For MSNBC’s, Abby Hunstman, this is the second time in as many weeks that she’s taken to the airwaves with a monologue chock-full of errors and political rhetoric heavy of drama and light on the facts.  NCPSSM’s Equal Time, joined the Los Angeles Times and others in pointing out just a few of those errors in her first attempt to “educate” millennials:

Millennials Face Big Problems – Abby Hunstman, MSNBC

 “Here’s the reality, at the rate we’re spending, the system (Social Security) will be bankrupt by the time you and I are actually eligible to get these benefits.”

“We can’t afford it.”

“While we’re living two decades longer we haven’t made any changes.”

MSNBC anchor Abby Huntsman (daughter of GOP Presidential Candidate Jon Huntsman) clearly misunderstands Social Security’s funding  and twists both life expectancy data and worker ratios to the breaking point to build a false case for cutting Social Security benefits for millennials.   Contrary to Huntsman’s claims, there is not a single scenario or economic projection in which Social Security goes bankrupt, most  Americans aren’t living 20 years longer and there have been numerous reforms to Social Security in the past,  including raising the retirement age.

If Washington does nothing at all by the time the Trust Fund is depleted in 2033, millennials and generations after them will receive a 25% benefit cut.  Huntsman urges raising the retirement age to 70-75 on top of that which means an even larger benefit cut for our children and grandchildren.  Unfortunately, rather than educating her fellow millennials with the facts,  her “fix” for Social Security comes straight from the multi-billion dollar anti-entitlement lobby‘s talking points.   There are ways to fill the funding gap without hitting future generations with huge benefit cuts. Rather than gutting Social Security under the guise of “fixing it”, Congress should lift the payroll tax cap and enact other meaningful reforms to strengthen the program for future generations. 

Inexplicably, rather than address her mistakes Huntsman then chose to double-down on them with a second error-laden missive.  Michael Hiltzik with the Los Angeles Times tried, a second time, to help her with the “basic math” she claims to understand:

Huntsman complained that I called her out for asking how we’re going to pay the rising costs of the health and social insurance programs, as though “even raising the question means you’re automatically anti-Social Security or against the elderly.”

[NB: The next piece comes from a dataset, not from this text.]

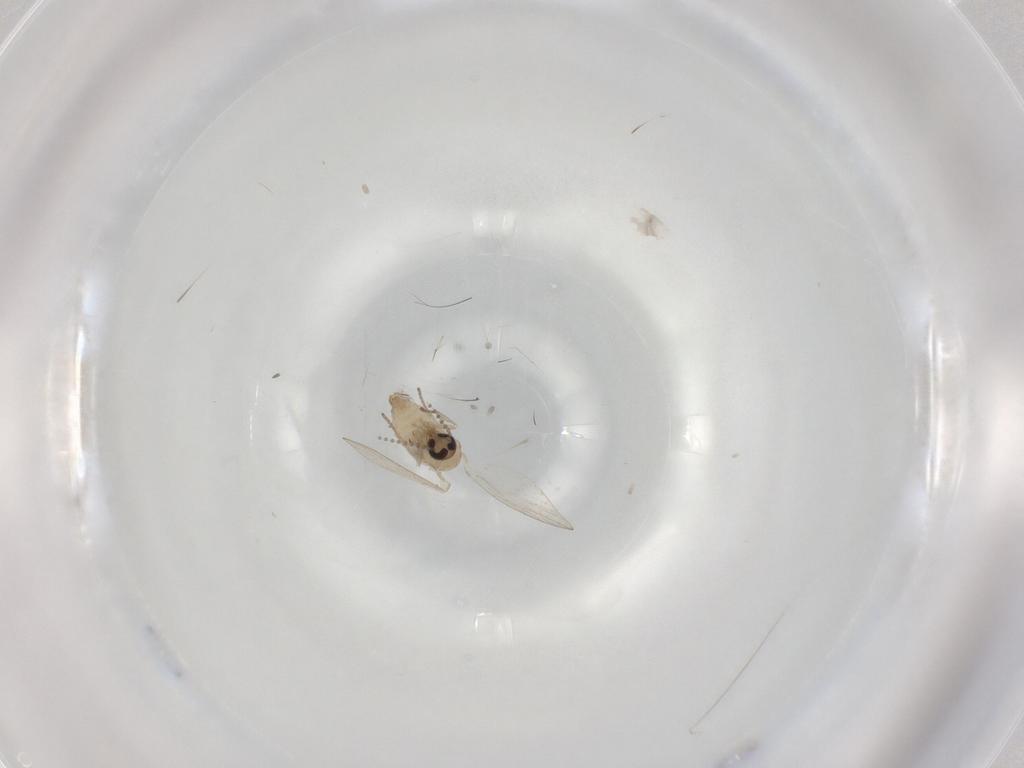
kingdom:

No. I called her out for raising the question using bogus numbers, such as life-expectancy rates from birth, which have risen sharply since the ’30s but aren’t relevant to Social Security’s fiscal health. Instead, the key figure is life expectancy from age 65, which hasn’t risen very sharply. (Huntsman appears to accept this point.)

Huntsman offered several possible remedies for rising costs in these programs — means-testing benefits, increasing the retirement age, raising the Medicare eligibility age to 67 from 65 — and complained that we’re not even debating these options.

That’s where she really goes off the rails. We have been debating those options, for years. They’ve all been studied, measured, calculated and scored. The reason they haven’t been implemented is that none of them is simple. None of those she listed would have an appreciable positive effect on the fiscal health of the programs, and some, such as raising the Medicare eligibility age, might make the overall federal budget picture worse.

Economist Dean Baker also gave it a try:

“The far greater risk to the living standards to the people of Huntsman’s generation is the risk that we will continue to see the upward redistribution of income over the next three decades that we have seen over the last three decades. As a result of this upward redistribution of income, people like Ms. Huntsman’s father have benefited enormously, while most workers have seen little or none of the gains from economic growth. If this pattern continues then most people in Ms. Huntsman’s cohort will not fare well financially even if we eliminated their Social Security taxes altogether.”

So Huntsman continues to take her cues directly from the billion dollar Wall Street campaign to paint Social Security & Medicare as the biggest threat to future generations while ignoring the income inequality which will curse millennials for a lifetime.